Ireland’s Pirate Queen: The True Story of Grace O’Malley, 1530–1603 by Anne Chambers

Grace O’Malley’s story is one of marrying twice, divorcing, taking lovers when wanted, birthing a son on the deck of her own ship, and provoking awe, anger, admiration, and fear in the hearts of the English men who’d come to conquer her country.

Children’s Books

Talkin’ About Bessie: The Story of Aviator Elizabeth Coleman by Nikki Grimes

Bessie Coleman was the first African American woman and first Native American woman pilot. In this children’s book, her story is told through monologues.

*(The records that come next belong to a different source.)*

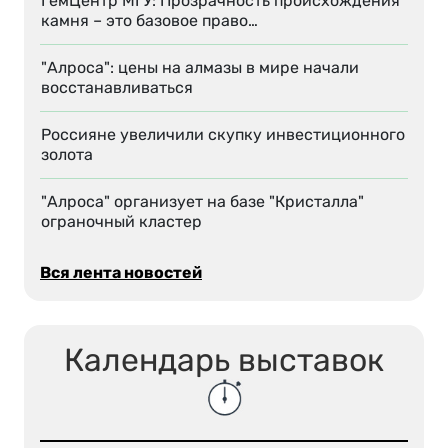
ГемЦентр МГУ: Прозрачность происхождения
камня – это базовое право…
"Алроса": цены на алмазы в мире начали
восстанавливаться
Россияне увеличили скупку инвестиционного
золота
"Алроса" организует на базе "Кристалла"
ограночный кластер
Вся лента новостей
Календарь выставок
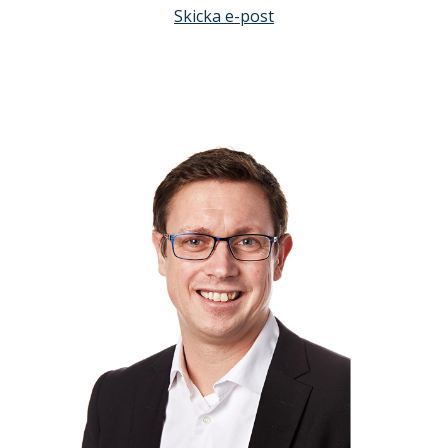
Skicka e-post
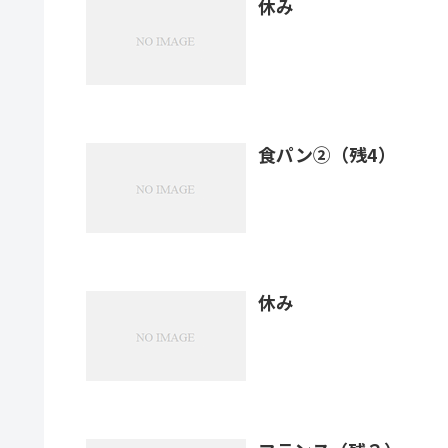
休み
食パン②（残4）
休み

Cecilia The Brilliant Astronomer by Imee Cuison

A brilliant astronomer and astrophysicist, Cecilia Payne was the first woman to teach at Harvard, from 1927. This picture book tells her story with hopes to encourage young girls to follow in her footsteps.

Poetry

Complete Writings of Phillis Wheatley

Phillis Wheatley was the first published African American woman poet, an astonishing accomplishment for a slave in a time when the education of slaves was extremely unusual. Collected here are her poems, hymns, elegies, translations, philosophies, and tales.

Where the Phillis Wheatley were you? Women of Lumberjanes

Melpomene edited by Gwendolyn Taunton

A collection of dark, sorrowful poetry and prose inspired by the Greek Muse of Tragedy, Melpomene.

Non-Fiction

The World is Blue: How Our Fate and the Ocean’s Are One by Sylvia Earle

Sylvia Earle is a marine biologist and explorer. In this book, she reveals how the past fifty years of dangerous oceanic change threatens the existence of life on earth.

Fiction

Remarkable Creatures by Tracey Chevalier

Remarkable Creatures is a fictionalised account of the life of 19th-century British fossil hunter and paleontologist Mary Anning.

 

There are many other women mentioned with equally fantastic inspirational stories, but about whom there are too few books. These include Agnodice, the first female midwife and physician, from Ancient Athens; Elaine Stritch, the American Broadway actress; Anne Bancroft, the American actress; Dorothy Dietrich, the American stage magician and escapologist; Maria V. Klenova, the Soviet marine geologist; Amphitrite, the Ancient Greek sea goddess and wife of Poseidon; Admiral Malahayati, the 16th century Admiral from what is now Indonesia; Krystyna Chjnowska-Liskiewicz, the Polish woman who was the first woman to sail singlehandedly around the world; and Ching Shih, the 19th century Chinese pirate.